(Beginning of Provided material)

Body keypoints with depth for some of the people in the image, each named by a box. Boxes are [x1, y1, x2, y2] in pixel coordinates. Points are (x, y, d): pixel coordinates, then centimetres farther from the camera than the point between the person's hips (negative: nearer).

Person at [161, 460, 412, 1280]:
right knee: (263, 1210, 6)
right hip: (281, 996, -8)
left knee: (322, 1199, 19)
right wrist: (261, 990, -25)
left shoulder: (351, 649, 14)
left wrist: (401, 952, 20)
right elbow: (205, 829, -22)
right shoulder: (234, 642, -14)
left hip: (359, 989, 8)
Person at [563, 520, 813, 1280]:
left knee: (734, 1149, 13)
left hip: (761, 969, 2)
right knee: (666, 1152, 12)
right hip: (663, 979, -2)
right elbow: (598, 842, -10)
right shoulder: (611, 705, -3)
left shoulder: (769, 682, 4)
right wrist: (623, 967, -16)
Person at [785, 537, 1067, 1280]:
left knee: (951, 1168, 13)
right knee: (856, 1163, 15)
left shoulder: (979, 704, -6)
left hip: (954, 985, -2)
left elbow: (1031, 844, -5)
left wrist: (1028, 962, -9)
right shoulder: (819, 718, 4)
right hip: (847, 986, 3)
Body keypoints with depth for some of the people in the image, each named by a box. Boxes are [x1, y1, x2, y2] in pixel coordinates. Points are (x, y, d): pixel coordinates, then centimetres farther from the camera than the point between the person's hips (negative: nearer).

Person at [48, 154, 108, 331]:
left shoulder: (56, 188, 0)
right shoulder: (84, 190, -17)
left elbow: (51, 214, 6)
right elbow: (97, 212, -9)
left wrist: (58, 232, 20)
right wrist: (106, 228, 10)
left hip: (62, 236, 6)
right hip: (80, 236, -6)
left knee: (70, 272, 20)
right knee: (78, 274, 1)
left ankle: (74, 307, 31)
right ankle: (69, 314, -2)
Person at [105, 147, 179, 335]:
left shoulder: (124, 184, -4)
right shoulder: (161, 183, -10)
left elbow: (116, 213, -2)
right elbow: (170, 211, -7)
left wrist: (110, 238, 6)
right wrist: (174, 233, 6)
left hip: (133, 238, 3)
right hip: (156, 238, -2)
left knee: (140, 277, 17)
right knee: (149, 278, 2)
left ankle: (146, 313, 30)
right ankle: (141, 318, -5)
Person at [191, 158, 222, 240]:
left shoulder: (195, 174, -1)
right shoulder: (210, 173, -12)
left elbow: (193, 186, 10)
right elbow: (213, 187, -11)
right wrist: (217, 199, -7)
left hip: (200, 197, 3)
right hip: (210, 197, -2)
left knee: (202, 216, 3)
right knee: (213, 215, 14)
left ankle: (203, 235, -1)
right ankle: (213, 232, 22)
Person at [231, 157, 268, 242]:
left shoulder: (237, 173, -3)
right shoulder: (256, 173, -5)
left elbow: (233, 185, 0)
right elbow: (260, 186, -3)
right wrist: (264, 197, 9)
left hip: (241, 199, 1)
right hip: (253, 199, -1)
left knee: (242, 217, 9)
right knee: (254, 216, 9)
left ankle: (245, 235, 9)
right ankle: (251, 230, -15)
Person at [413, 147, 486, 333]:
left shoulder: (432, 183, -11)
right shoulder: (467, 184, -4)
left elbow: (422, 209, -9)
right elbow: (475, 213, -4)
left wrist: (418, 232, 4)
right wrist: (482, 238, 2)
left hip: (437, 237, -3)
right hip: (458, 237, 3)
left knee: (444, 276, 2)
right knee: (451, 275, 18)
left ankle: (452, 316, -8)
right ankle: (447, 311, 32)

(End of Provided material)

• _Problem to solve_: Return only the lines spanning from the first line of the material through the line with "left hip: (359, 989, 8)", copied exactly, both ends kept.

• _Reply_:
Body keypoints with depth for some of the people in the image, each named by a box. Boxes are [x1, y1, x2, y2] in pixel coordinates. Points are (x, y, d): pixel coordinates, then centimetres farther from the camera than the point between the person's hips (negative: nearer).

Person at [161, 460, 412, 1280]:
right knee: (263, 1210, 6)
right hip: (281, 996, -8)
left knee: (322, 1199, 19)
right wrist: (261, 990, -25)
left shoulder: (351, 649, 14)
left wrist: (401, 952, 20)
right elbow: (205, 829, -22)
right shoulder: (234, 642, -14)
left hip: (359, 989, 8)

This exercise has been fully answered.